> _PROBLEM DETAILS_
Recast the stretch of data from the line containing "common name: Isabelline wheatear" through the line containing "common name: White-faced ibis" as a JSON list of strings, one per line, leaving out blank lines.

══ RECORDS FOR THIS EXERCISE

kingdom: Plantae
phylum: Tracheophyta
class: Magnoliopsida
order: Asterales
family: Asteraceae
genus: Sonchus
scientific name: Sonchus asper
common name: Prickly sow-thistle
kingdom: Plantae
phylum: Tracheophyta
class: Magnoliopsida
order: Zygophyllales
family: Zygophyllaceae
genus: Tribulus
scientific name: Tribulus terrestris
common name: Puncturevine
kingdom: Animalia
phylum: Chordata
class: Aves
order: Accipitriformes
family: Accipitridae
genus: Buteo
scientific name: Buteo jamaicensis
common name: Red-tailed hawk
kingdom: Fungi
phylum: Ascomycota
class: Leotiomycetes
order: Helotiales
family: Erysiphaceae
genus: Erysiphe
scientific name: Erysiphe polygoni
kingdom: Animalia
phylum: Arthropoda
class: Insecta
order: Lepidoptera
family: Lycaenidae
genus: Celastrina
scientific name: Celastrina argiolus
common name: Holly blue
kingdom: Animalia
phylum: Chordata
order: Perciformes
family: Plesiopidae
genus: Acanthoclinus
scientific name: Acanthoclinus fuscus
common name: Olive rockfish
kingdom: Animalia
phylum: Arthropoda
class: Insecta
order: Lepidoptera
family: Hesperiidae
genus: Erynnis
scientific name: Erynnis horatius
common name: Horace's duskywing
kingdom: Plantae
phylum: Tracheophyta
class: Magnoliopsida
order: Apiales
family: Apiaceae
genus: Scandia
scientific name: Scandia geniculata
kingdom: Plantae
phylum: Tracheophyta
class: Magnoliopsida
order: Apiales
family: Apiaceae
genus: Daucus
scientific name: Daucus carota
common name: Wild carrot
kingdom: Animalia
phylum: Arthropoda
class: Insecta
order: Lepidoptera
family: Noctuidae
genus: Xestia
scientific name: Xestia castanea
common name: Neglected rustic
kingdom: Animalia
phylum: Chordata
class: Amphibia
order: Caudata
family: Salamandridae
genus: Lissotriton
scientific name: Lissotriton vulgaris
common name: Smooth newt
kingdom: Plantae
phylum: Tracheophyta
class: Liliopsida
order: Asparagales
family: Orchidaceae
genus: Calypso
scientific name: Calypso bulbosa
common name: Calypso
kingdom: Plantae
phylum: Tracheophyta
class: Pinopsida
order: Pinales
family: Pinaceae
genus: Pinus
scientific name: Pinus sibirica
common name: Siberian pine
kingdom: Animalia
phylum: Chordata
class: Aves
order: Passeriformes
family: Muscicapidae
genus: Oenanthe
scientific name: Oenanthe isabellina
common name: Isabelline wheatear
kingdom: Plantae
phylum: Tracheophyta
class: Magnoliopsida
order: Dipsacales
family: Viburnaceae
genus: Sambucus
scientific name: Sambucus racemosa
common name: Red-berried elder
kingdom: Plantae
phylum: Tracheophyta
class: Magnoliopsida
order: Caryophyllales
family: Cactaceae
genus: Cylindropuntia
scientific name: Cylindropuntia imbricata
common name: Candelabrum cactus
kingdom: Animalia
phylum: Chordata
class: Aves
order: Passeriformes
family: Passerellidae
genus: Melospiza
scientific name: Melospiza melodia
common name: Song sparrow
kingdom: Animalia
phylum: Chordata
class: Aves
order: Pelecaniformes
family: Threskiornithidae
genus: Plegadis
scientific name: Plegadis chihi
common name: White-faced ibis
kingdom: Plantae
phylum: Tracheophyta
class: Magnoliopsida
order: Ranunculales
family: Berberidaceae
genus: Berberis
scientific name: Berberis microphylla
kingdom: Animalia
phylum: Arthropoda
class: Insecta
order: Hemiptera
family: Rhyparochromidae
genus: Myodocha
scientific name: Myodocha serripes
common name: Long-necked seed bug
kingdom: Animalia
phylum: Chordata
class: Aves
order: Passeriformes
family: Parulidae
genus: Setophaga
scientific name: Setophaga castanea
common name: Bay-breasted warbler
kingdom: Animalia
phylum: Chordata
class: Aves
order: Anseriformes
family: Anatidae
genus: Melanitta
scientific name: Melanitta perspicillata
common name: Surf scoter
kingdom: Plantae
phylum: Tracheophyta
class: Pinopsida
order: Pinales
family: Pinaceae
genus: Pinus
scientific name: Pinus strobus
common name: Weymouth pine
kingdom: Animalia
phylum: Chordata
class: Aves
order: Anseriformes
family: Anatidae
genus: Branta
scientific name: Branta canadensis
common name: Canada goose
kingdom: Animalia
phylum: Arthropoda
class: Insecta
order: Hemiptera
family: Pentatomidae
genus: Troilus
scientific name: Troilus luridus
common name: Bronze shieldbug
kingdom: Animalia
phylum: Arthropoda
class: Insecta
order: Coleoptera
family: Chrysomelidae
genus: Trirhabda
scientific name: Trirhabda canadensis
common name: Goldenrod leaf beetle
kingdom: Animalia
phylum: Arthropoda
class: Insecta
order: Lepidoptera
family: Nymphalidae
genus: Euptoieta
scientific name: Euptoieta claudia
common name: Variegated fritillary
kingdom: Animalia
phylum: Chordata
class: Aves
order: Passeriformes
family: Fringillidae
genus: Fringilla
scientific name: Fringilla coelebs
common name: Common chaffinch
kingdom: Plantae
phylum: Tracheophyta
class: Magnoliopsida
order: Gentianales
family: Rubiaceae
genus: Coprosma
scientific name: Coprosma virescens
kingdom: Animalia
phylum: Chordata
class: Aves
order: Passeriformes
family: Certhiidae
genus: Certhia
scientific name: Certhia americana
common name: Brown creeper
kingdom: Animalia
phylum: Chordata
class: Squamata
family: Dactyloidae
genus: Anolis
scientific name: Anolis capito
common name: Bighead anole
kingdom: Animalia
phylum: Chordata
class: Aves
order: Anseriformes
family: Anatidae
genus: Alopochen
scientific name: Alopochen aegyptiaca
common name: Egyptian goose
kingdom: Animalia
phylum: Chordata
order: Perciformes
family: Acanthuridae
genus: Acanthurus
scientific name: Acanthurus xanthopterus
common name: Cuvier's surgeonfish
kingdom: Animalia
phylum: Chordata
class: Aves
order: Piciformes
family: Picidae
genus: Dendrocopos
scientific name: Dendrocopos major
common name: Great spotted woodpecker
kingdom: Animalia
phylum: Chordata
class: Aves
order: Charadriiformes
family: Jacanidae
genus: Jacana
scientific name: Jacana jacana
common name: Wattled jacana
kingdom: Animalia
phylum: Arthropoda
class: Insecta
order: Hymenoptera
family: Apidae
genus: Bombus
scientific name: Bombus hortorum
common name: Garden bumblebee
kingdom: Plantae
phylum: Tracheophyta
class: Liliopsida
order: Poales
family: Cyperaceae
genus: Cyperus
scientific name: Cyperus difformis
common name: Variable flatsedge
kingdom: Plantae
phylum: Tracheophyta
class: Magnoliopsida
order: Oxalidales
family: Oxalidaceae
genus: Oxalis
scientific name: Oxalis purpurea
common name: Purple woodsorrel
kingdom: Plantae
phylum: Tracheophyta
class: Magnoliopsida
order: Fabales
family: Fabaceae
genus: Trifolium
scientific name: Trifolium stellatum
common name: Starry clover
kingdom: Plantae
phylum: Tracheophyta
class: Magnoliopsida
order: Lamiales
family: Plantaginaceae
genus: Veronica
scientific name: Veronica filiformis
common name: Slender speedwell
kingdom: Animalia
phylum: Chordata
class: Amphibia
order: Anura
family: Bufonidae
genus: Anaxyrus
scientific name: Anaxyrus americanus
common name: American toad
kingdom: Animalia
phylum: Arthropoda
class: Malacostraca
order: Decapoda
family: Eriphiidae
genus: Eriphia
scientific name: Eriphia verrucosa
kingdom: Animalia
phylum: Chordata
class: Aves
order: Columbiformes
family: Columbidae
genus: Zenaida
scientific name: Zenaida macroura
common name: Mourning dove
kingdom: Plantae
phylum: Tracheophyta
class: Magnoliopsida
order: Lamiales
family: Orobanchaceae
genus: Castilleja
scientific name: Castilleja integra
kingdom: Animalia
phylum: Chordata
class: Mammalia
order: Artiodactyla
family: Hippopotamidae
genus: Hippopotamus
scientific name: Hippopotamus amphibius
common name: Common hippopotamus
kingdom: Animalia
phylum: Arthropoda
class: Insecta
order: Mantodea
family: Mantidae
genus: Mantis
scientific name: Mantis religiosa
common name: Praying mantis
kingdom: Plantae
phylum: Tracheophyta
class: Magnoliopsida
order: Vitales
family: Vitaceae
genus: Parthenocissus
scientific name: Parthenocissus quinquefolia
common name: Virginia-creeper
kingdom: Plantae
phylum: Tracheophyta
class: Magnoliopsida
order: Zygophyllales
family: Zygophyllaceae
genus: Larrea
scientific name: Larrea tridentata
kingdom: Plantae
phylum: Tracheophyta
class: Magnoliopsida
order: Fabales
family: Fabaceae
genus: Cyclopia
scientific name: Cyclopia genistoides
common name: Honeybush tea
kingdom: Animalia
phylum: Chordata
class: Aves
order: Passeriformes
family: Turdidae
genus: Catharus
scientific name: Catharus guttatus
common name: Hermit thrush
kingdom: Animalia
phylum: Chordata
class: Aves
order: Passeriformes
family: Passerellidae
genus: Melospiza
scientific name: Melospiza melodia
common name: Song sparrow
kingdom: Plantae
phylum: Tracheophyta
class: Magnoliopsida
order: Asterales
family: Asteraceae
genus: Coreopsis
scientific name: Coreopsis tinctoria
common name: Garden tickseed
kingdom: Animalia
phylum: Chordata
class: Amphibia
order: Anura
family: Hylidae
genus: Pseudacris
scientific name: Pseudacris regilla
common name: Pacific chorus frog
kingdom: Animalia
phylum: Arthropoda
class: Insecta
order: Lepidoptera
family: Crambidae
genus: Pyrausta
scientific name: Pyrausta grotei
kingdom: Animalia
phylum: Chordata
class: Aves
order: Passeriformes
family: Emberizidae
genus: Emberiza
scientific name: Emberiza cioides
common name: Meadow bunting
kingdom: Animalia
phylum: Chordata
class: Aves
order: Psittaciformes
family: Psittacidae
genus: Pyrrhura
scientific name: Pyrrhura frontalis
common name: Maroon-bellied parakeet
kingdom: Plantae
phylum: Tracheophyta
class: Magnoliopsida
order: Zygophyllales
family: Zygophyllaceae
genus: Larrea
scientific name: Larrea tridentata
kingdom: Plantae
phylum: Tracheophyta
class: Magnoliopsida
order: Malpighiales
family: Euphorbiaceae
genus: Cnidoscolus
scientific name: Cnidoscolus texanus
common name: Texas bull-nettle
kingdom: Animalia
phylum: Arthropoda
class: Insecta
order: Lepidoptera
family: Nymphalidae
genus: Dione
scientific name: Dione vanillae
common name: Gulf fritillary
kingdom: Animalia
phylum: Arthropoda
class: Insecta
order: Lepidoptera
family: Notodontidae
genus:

════

> _RESULT_
[
  "common name: Isabelline wheatear",
  "kingdom: Plantae",
  "phylum: Tracheophyta",
  "class: Magnoliopsida",
  "order: Dipsacales",
  "family: Viburnaceae",
  "genus: Sambucus",
  "scientific name: Sambucus racemosa",
  "common name: Red-berried elder",
  "kingdom: Plantae",
  "phylum: Tracheophyta",
  "class: Magnoliopsida",
  "order: Caryophyllales",
  "family: Cactaceae",
  "genus: Cylindropuntia",
  "scientific name: Cylindropuntia imbricata",
  "common name: Candelabrum cactus",
  "kingdom: Animalia",
  "phylum: Chordata",
  "class: Aves",
  "order: Passeriformes",
  "family: Passerellidae",
  "genus: Melospiza",
  "scientific name: Melospiza melodia",
  "common name: Song sparrow",
  "kingdom: Animalia",
  "phylum: Chordata",
  "class: Aves",
  "order: Pelecaniformes",
  "family: Threskiornithidae",
  "genus: Plegadis",
  "scientific name: Plegadis chihi",
  "common name: White-faced ibis"
]